The researchers studied 38 American and two Canadian patients who underwent such surgery, the latest effort in the use of cells from aborted fetuses to stimulate brain activity.
The patients were randomly chosen to either receive a fetal cell implant or a placebo surgery, said Dr. Curt Freed of the University of Colorado, who led the study and presented the results at a meeting in Toronto of the American Academy of Neurology.
Parkinson’s, characterized by stiffness and tremors, destroys the brain cells that produce dopamine, a chemical that influences many parts of the brain. The fetal cells are used to replace them.
``We simply put in new cells where others have died,″ said Freed, adding it was the first surgical study of its kind.
Over the year following the operation, more than half the patients who received fetal cells had a significant increase in levels of dopamine. But how long the improvements will continue is still under investigation.
More than one million Americans suffer from Parkinson’s, a degenerative brain disease most often found in people over 50. But younger people can also develop it. Actor Michael J. Fox announced earlier this year that he has Parkinson’s.

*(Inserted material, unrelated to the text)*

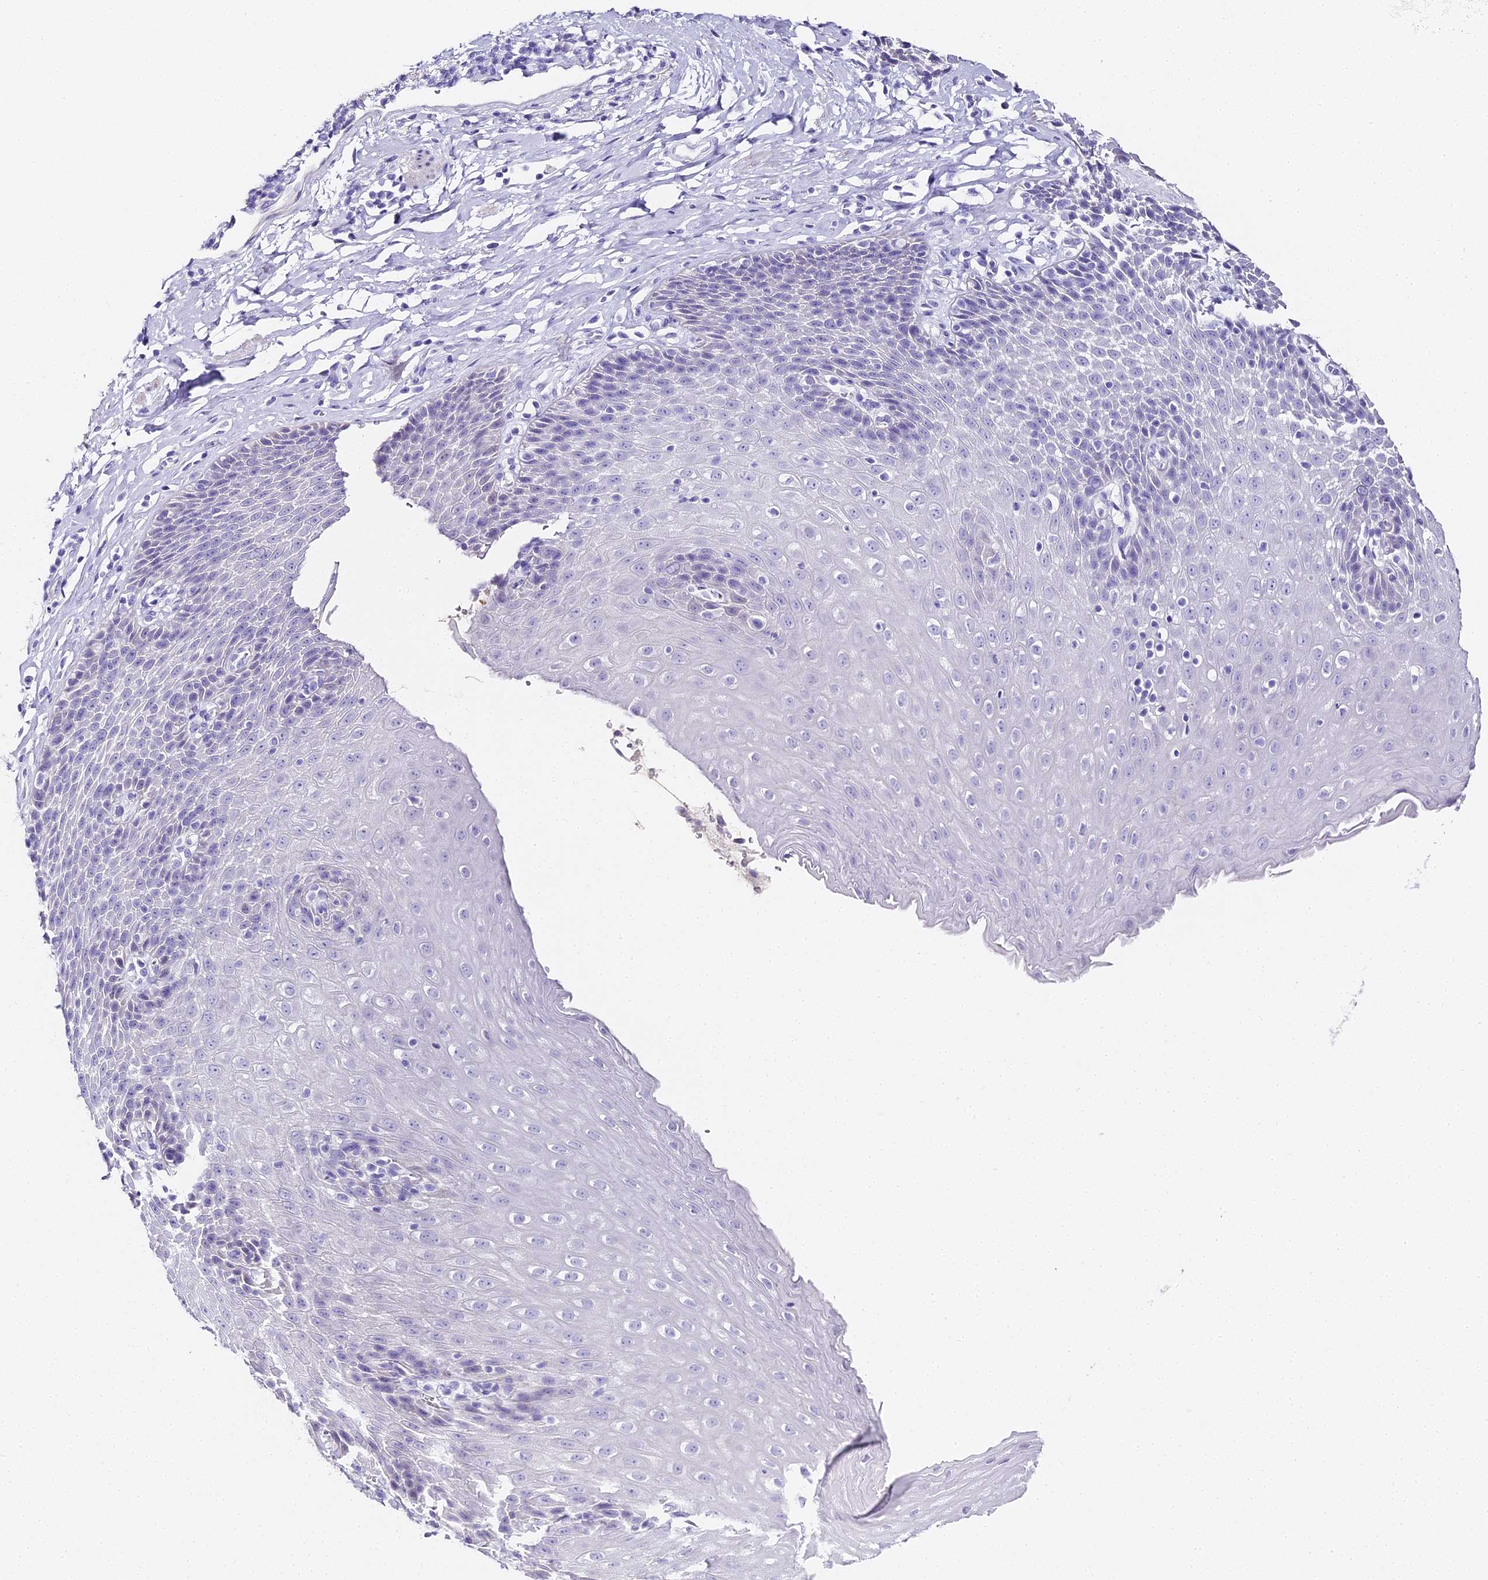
{"staining": {"intensity": "negative", "quantity": "none", "location": "none"}, "tissue": "esophagus", "cell_type": "Squamous epithelial cells", "image_type": "normal", "snomed": [{"axis": "morphology", "description": "Normal tissue, NOS"}, {"axis": "topography", "description": "Esophagus"}], "caption": "The photomicrograph displays no significant staining in squamous epithelial cells of esophagus.", "gene": "ABHD14A", "patient": {"sex": "female", "age": 61}}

Most of the benefits of the operation, including better motor control, were in patients under 60, said Dr. Stanley Fahn, Freed’s partner from New York’s Columbia Presbyterian Hospital. Researchers believe it’s because the aging brain is less resilient.
Many patients were also able to reduce or stop taking medication.
Toronto-area residents Judy Hazlett and Lynda McKenzie, who took part in the trials, said they struggled before volunteering for the surgery.
``I debated a long time before I decided to have the fetal tissue,″ said Hazlett, who was 29 when she was diagnosed with Parkinson’s 20 years ago. ``But you have to realize it’s recycled tissue; the woman has already decided to abort the child.″
Hazlett said the surgery has resulted in ``little but amazing changes.″ She can now sleep through the night, carry a spoon without dropping it, and hold her head up. She is also taking less medication.
It’s been 10 years since surgeons first experimented with fetal cells implanted in human brains. Since then, more than 100 surgeries have been performed worldwide.
The U.S. trials, which lasted nearly five years, were funded by $4.5 million from the National Institutes of Health. They were the first to receive federal research grants in 1993, when President Clinton lifted a Reagan Administration ban on fetal-tissue funding.